Девочка округлила глаза и кивнула.
Сварившуюся кашу ели прямо из котелка. Тяжелая, чуть присоленная еда, без масла и специй, камнем упала в желудок. Фрося, когда утолила первый голод, смогла распознать крупу: это был овес, но не привычный с детства в пропаренных хлопьях, а самый что ни на есть, настоящий, лишь слегка раздробленный. Поэтому и варилась каша в разы дольше. Грибы были исследовательнице и вовсе не знакомы. Встал закономерный вопрос: как спросить об очевидных вещах, да так, чтоб самой не породить лишних вопросов. Вспомнив, что девочка принимает её за Ягу, а этот фольклорный элемент отвечает за инициацию детей, решила заняться своими прямыми обязанностями — инициировать. А точнее, выяснять остаточные знания.
Ефросинья улыбнулась, сформулировала фразу и с интонацией, которой она опрашивает студентов на семинарах, поинтересовалась:
— А скажи мне, Ретка, как зовется этот гриб, что ты в кашу положила?
— Белый. Его лучше всего сушить, а после зимой залить водой да сварить на раз, потом уже и в кашу или похлебку добавить.
— Хорошо. Молодец. А когда собирают этот гриб?
— Скоро. Седмицы через две — три пойдет уже.
Девочка оказалась на диво разговорчивая. Она рассказала всё про грибы, ягоды. Где их собирать и как готовить. Поведала про все каши и похлебки, о которых знала. Больше всего Фросю удивила каша из берёзы. А именно, из слоя флоэмы, что находился сразу за берестой. Её размачивали, потом уваривали и ели, сдобрив рыбьей стружкой. Если же рыбы не было, то просто с солью.
— Ещё можно корень камыша запечь, вкусно будет, или посушить да в муку столочь, лепешки сладкие выходят, мёда не надо, — зевая, поведала девочка.
Фросю и саму уже клонило в сон.
— Пойдем спать, — предложила она, вставая. Ретка охотно согласилась.
В доме, выкинув мешок, набитый сопревшей соломой и перетряхнув все шкуры, наконец, легли. Спать посреди леса, в избушке без двери, под стрекот кузнечиков и кваканье лягушек, было непривычно и страшно, но усталость и переживания прошлых дней взяли своё. Женщина заснула.
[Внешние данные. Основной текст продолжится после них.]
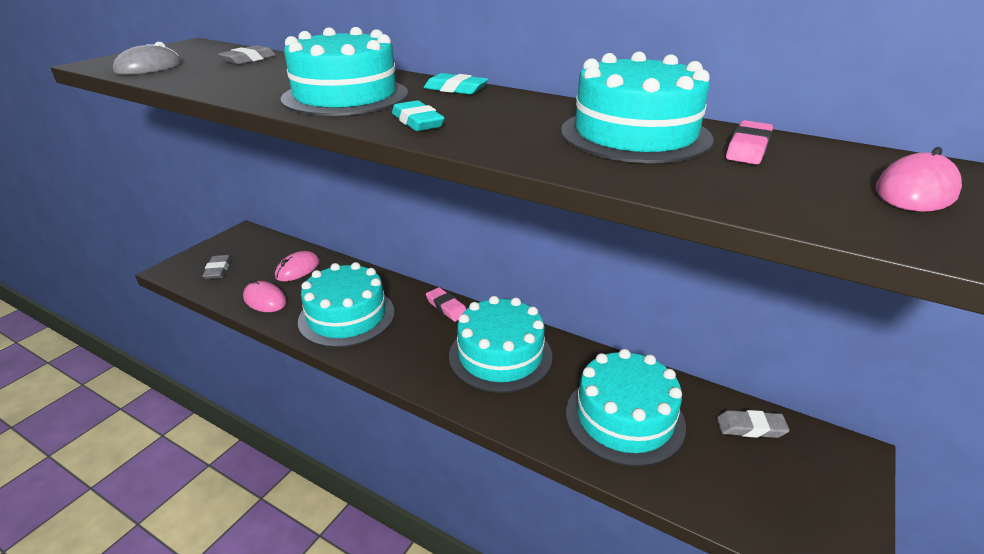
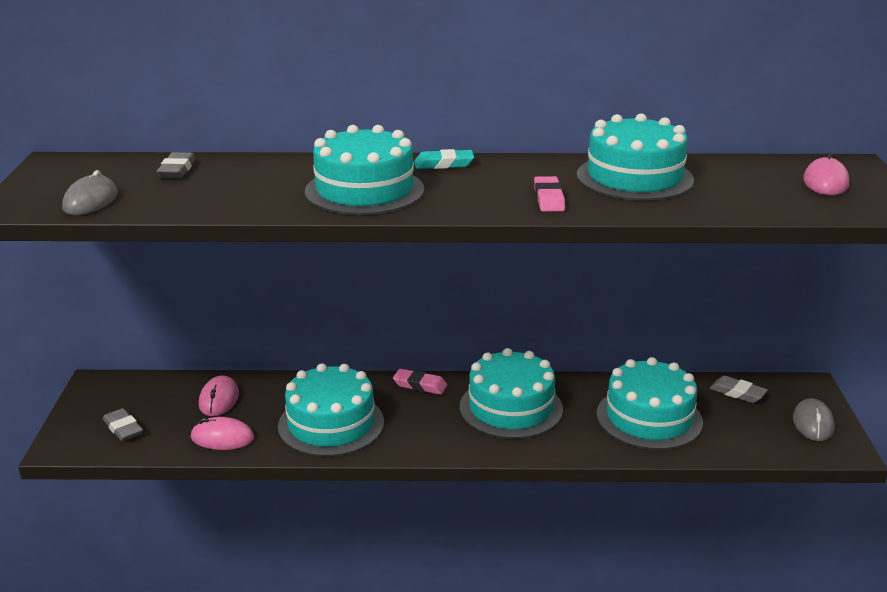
camera: 30 degrees left, 5 degrees down
turquoise eraser [392,100,445,131] -> none
grey eraser [717,410,790,438] -> grey eraser turned 60 degrees clockwise [710,375,768,403]
pink eraser [726,120,773,164] -> pink eraser moved to [534,176,565,212]
none -> grey mouse [793,398,835,441]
Проснулась Ефросинья еще до рассвета. Над ухом мерзко пищал комар. Отмахнувшись от надоедливого насекомого и подавив желание завизжать когда то запуталась в волосах, она аккуратно поднялась с постели и прикрыла свою подопечную шкурой. Утренняя прохлада была женщине не страшна. Термокостюм прекрасно держал тепло, а вот ребёнка студить было неправильно.
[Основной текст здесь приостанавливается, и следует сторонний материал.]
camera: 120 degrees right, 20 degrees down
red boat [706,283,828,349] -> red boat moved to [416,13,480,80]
Во дворе присела на стоящую напротив избушки, грубо вырубленную лавку. Вдохнула холодный воздух.
Зарождался новый день. Небо, ещё по-ночному тёмное, медленно выцветало. Звуки, коими мгновенье назад был переполнен ночной лес, замолчали, замерли, затаились. Предрассветная тишина умылась туманом. Огладила каждую травинку, оставив росистые слезы. Казалось, ничто более не в силах нарушить немоту леса: вязкую, терпкую, прохладную. Мир не двигался, словно раздумывая, а стоит ли вообще оживать? Есть ли смысл в ежедневном воскрешении? Решился. Шагнул навстречу неизвестности и рассыпался на миллиарды звуков, запахов, красок. Зашелестела трава, запели птицы, ветер поднял пылинку и понес её в свою кладовую.
Ефросинья безучастно сидела на небольшой лавочке, во дворе странного дома, голова её была опущена, глаза раскраснелись от слёз.
Три дня она металась по лесу. Три дня пыталась сорвать этот ненавистный браслет. Три дня изнывала от жажды и голода. И три дня надеялась на возвращение домой. Её освобождение и окончательный приговор пришли неожиданно.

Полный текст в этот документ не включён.